> **TASK TO CARRY OUT**
Each line from the material with the word "lines" in it must be copied.

# # # # # # #

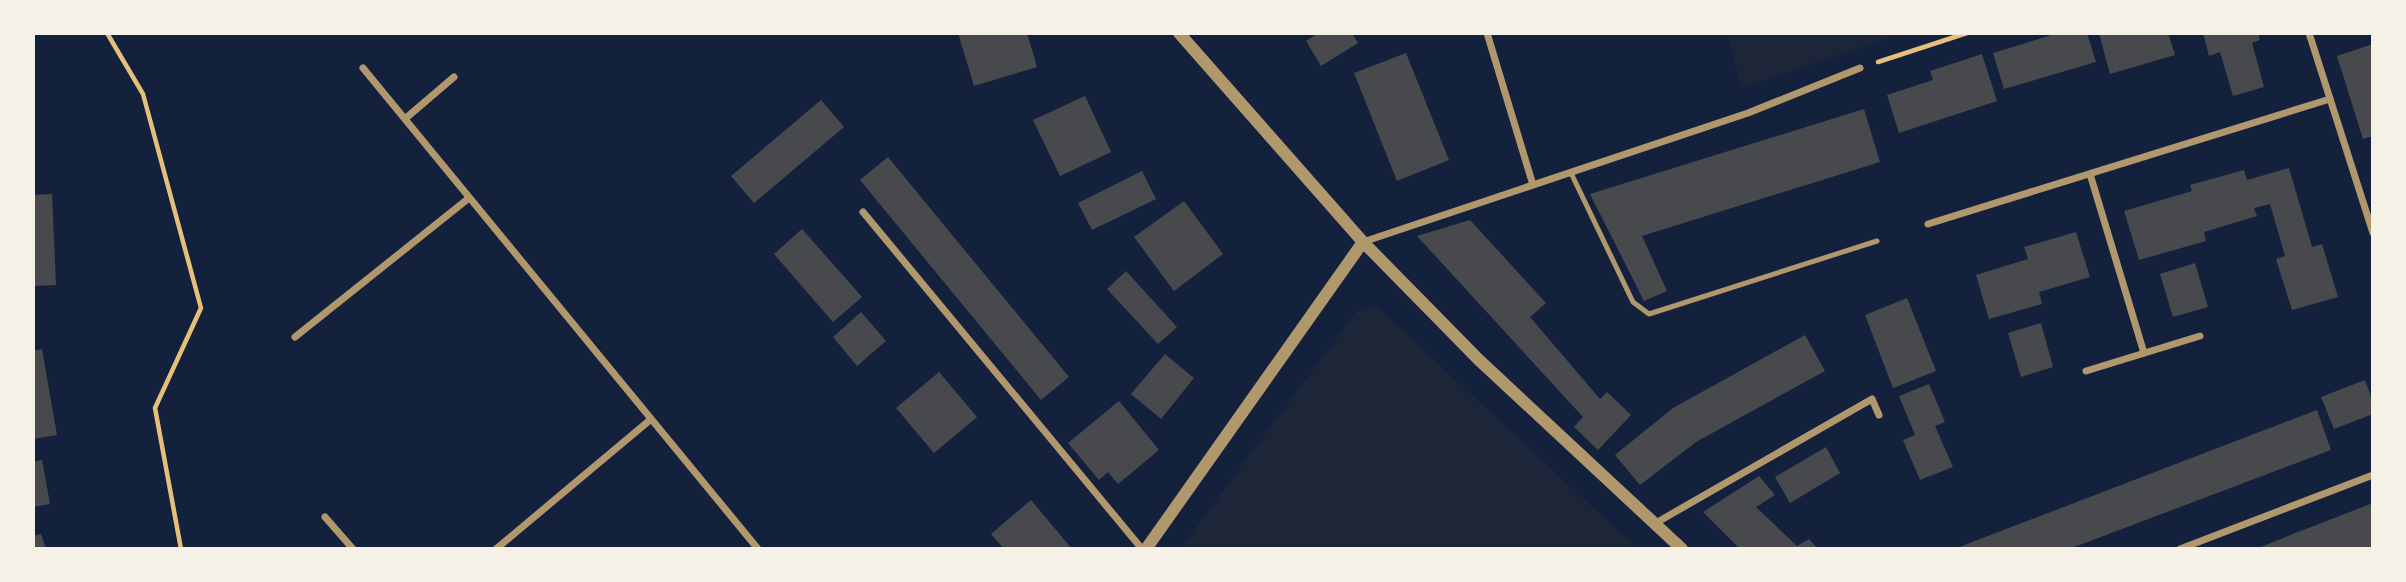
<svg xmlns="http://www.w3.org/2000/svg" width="2406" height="582" viewBox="0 0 2406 582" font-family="'Varela Round',sans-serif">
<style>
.green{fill:#1d2539}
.building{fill:#48494c}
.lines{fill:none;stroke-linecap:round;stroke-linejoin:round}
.path{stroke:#e5c07b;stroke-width:4.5}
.service{stroke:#b1986c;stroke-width:5}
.minor{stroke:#b1986c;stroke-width:7}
.tertiary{stroke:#b1986c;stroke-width:12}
</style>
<rect width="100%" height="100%" fill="#14213d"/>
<g class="green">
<path d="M1727,33h175l-160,55z"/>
<path d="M1374,304l264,245h-458l176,-237z"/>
</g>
<g class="building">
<path d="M958,33h69l10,34 -63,19z"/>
<path d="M1318,33h34l6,10 -37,23 -15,-25z"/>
<path d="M2058,33h29l9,29 -92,27 -11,-36z"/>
<path d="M2099,33h69l7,22 -65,19z"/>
<path d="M2203,33h55l2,7 -8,3 12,44 -31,9 -13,-44 -11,4z"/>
<path d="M2373,44v92l-10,3 -26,-83z"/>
<path d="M1406,53l43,107 -52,21 -43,-108z"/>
<path d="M1982,54l15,47 -98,32 -12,-38 46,-15 -3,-9z"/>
<path d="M1085,96l26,56 -51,24 -27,-56z"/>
<path d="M821,100l23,27 -90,76 -23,-27z"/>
<path d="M1864,109l16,53 -238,74 25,55 -23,10 -54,-107z"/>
<path d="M888,157l181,220 -28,23 -181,-220z"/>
<path d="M2289,168l23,79 10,-3 16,53 -46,13 -16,-51 9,-3 -15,-52 -16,4 3,8 -53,16 2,9 -67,19 -15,-49 68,-20 -2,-6 54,-15 3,10z"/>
<path d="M1142,171l14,28 -64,31 -14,-27z"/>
<path d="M52,194l4,91 -23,1v-91z"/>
<path d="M1184,201l39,53 -49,37 -40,-54z"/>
<path d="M1470,220l76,83 -16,14 70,82 7,-7 24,23 -33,35 -24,-23 9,-10 -166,-181z"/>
<path d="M802,229l60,68 -29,25 -59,-68z"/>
<path d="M2076,232l14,45 -51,15 3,12 -53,15 -13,-44 52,-16 -4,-12z"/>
<path d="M2195,263l13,44 -35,10 -13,-43z"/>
<path d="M1126,271l51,56 -19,17 -51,-55z"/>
<path d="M1907,298l29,73 -43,17 -28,-73z"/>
<path d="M861,312l25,29 -29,25 -24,-29z"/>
<path d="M2041,323l12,44 -32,10 -13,-44z"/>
<path d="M1805,335l20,36 -129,71 -56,43 -25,-30 58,-47z"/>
<path d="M42,349l15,86 -24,4v-88z"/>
<path d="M1165,354l29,24 -33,41 -30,-25z"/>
<path d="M939,372l38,45 -43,36 -38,-45z"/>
<path d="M2365,380l8,22v12l-39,15 -13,-32z"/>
<path d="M1929,384l16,38 -10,4 18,41 -33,13 -17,-40 12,-5 -16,-39z"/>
<path d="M1119,401l40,49 -41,34 -10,-12 -9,8 -31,-37z"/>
<path d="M2317,410l14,40 -262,99h-115z"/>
<path d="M1826,447l14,26 -50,30 -15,-26z"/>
<path d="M42,460l8,44 -17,3v-45z"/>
<path d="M1759,476l16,19 -19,12 41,39 12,-7 9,10h-78l-37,-37z"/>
<path d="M1031,500l41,49h-68l-13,-15z"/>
<path d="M2373,503v44l-117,2 37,-15z"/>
<path d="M41,534l5,15h-13v-13z"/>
</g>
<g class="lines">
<g class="path">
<path d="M107,33l36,61 58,214 -46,100 26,141"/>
<path d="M1878,62l89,-29"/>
</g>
<path class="service" d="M1571,173l62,129 16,12 228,-73"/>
<g class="minor">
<path d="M1487,33l46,152"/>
<path d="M2309,33l64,200"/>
<path d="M363,68l395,481"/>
<path d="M406,118l48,-41"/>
<path d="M2090,174l54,179"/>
<path d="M863,212l279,337"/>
<path d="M1928,224l402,-125"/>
<path d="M1363,242l385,-129 112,-45"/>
<path d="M295,337l174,-139"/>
<path d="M2086,371l114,-35"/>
<path d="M325,517l28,32"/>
<path d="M1654,524l218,-125 7,16"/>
<path d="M496,549l154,-129"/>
<path d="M2180,549l193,-74"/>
</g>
<g class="tertiary">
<path d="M1179,33l184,209 116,118 203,189"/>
<path d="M1146,549l217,-307"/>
</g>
</g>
<rect width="2406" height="582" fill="none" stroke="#f6f1e7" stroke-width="70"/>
</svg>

# # # # # # #

> **TASK ANSWER**
.lines{fill:none;stroke-linecap:round;stroke-linejoin:round}
<g class="lines">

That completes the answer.